▸ **To be done**: Rewrite every line in the rows below as one numbered list, leaving out any blank lines.

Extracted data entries
____
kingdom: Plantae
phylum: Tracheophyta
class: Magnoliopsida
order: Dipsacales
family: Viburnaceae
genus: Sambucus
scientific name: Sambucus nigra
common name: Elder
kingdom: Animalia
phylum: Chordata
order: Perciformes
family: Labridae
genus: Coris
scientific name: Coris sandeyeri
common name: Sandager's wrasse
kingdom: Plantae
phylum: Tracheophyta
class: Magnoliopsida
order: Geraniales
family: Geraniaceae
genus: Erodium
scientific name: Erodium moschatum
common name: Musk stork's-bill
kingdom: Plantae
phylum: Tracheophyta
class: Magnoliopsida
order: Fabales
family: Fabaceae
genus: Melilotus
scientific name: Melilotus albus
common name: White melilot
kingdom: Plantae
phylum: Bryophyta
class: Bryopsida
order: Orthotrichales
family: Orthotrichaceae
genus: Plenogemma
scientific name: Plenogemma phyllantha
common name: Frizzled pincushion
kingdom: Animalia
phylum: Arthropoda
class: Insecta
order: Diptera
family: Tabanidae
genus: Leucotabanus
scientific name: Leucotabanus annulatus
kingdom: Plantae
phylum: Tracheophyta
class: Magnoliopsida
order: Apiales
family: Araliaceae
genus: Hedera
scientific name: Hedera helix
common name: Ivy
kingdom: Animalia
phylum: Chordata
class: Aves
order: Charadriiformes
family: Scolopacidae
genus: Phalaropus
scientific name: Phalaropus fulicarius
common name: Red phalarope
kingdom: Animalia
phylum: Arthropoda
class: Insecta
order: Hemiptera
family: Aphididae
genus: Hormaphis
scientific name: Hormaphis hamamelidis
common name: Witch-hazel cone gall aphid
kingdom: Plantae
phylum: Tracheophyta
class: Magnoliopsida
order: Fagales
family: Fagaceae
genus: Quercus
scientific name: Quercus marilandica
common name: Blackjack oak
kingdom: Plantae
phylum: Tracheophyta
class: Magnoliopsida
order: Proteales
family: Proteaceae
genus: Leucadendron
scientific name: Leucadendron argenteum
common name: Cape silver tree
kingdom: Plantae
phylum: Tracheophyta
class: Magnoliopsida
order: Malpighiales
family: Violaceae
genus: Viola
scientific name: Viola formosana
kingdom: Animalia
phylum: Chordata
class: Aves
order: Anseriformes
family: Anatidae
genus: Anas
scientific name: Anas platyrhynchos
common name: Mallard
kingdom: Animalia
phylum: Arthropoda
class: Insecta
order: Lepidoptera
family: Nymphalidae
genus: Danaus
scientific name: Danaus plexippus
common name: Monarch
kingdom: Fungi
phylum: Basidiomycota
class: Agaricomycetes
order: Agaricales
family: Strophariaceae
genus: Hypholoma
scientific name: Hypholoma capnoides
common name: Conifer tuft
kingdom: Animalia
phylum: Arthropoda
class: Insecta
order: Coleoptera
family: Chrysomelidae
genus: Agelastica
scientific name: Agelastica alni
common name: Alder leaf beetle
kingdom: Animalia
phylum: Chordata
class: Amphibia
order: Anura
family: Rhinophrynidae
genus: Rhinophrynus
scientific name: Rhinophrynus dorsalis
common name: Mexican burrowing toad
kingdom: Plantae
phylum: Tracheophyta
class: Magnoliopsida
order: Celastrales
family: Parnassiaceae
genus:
____
▸ **Expected answer**:
1. kingdom: Plantae
2. phylum: Tracheophyta
3. class: Magnoliopsida
4. order: Dipsacales
5. family: Viburnaceae
6. genus: Sambucus
7. scientific name: Sambucus nigra
8. common name: Elder
9. kingdom: Animalia
10. phylum: Chordata
11. order: Perciformes
12. family: Labridae
13. genus: Coris
14. scientific name: Coris sandeyeri
15. common name: Sandager's wrasse
16. kingdom: Plantae
17. phylum: Tracheophyta
18. class: Magnoliopsida
19. order: Geraniales
20. family: Geraniaceae
21. genus: Erodium
22. scientific name: Erodium moschatum
23. common name: Musk stork's-bill
24. kingdom: Plantae
25. phylum: Tracheophyta
26. class: Magnoliopsida
27. order: Fabales
28. family: Fabaceae
29. genus: Melilotus
30. scientific name: Melilotus albus
31. common name: White melilot
32. kingdom: Plantae
33. phylum: Bryophyta
34. class: Bryopsida
35. order: Orthotrichales
36. family: Orthotrichaceae
37. genus: Plenogemma
38. scientific name: Plenogemma phyllantha
39. common name: Frizzled pincushion
40. kingdom: Animalia
41. phylum: Arthropoda
42. class: Insecta
43. order: Diptera
44. family: Tabanidae
45. genus: Leucotabanus
46. scientific name: Leucotabanus annulatus
47. kingdom: Plantae
48. phylum: Tracheophyta
49. class: Magnoliopsida
50. order: Apiales
51. family: Araliaceae
52. genus: Hedera
53. scientific name: Hedera helix
54. common name: Ivy
55. kingdom: Animalia
56. phylum: Chordata
57. class: Aves
58. order: Charadriiformes
59. family: Scolopacidae
60. genus: Phalaropus
61. scientific name: Phalaropus fulicarius
62. common name: Red phalarope
63. kingdom: Animalia
64. phylum: Arthropoda
65. class: Insecta
66. order: Hemiptera
67. family: Aphididae
68. genus: Hormaphis
69. scientific name: Hormaphis hamamelidis
70. common name: Witch-hazel cone gall aphid
71. kingdom: Plantae
72. phylum: Tracheophyta
73. class: Magnoliopsida
74. order: Fagales
75. family: Fagaceae
76. genus: Quercus
77. scientific name: Quercus marilandica
78. common name: Blackjack oak
79. kingdom: Plantae
80. phylum: Tracheophyta
81. class: Magnoliopsida
82. order: Proteales
83. family: Proteaceae
84. genus: Leucadendron
85. scientific name: Leucadendron argenteum
86. common name: Cape silver tree
87. kingdom: Plantae
88. phylum: Tracheophyta
89. class: Magnoliopsida
90. order: Malpighiales
91. family: Violaceae
92. genus: Viola
93. scientific name: Viola formosana
94. kingdom: Animalia
95. phylum: Chordata
96. class: Aves
97. order: Anseriformes
98. family: Anatidae
99. genus: Anas
100. scientific name: Anas platyrhynchos
101. common name: Mallard
102. kingdom: Animalia
103. phylum: Arthropoda
104. class: Insecta
105. order: Lepidoptera
106. family: Nymphalidae
107. genus: Danaus
108. scientific name: Danaus plexippus
109. common name: Monarch
110. kingdom: Fungi
111. phylum: Basidiomycota
112. class: Agaricomycetes
113. order: Agaricales
114. family: Strophariaceae
115. genus: Hypholoma
116. scientific name: Hypholoma capnoides
117. common name: Conifer tuft
118. kingdom: Animalia
119. phylum: Arthropoda
120. class: Insecta
121. order: Coleoptera
122. family: Chrysomelidae
123. genus: Agelastica
124. scientific name: Agelastica alni
125. common name: Alder leaf beetle
126. kingdom: Animalia
127. phylum: Chordata
128. class: Amphibia
129. order: Anura
130. family: Rhinophrynidae
131. genus: Rhinophrynus
132. scientific name: Rhinophrynus dorsalis
133. common name: Mexican burrowing toad
134. kingdom: Plantae
135. phylum: Tracheophyta
136. class: Magnoliopsida
137. order: Celastrales
138. family: Parnassiaceae
139. genus:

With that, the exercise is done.